**Exercise aim**: State how many lines of the listing below contain the string "充电或放电的过程只会减慢到几乎无法察觉的程度". Give only the number.

**Excerpted data**:
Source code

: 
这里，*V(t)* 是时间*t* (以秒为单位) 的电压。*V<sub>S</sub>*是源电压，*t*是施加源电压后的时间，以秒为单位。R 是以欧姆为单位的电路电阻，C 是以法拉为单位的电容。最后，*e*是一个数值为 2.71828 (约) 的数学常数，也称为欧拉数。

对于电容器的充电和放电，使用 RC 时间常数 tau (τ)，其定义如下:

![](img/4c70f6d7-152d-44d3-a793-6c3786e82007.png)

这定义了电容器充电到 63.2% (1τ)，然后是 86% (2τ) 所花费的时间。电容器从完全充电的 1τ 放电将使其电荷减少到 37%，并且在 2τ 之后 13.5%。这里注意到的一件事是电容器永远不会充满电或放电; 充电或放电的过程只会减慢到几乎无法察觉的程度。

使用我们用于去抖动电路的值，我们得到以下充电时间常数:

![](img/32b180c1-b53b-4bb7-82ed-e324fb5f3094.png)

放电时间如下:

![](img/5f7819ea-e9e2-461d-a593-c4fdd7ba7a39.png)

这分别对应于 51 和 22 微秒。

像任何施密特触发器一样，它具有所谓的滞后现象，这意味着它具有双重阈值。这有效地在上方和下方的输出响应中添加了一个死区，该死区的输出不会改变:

**Output**: 1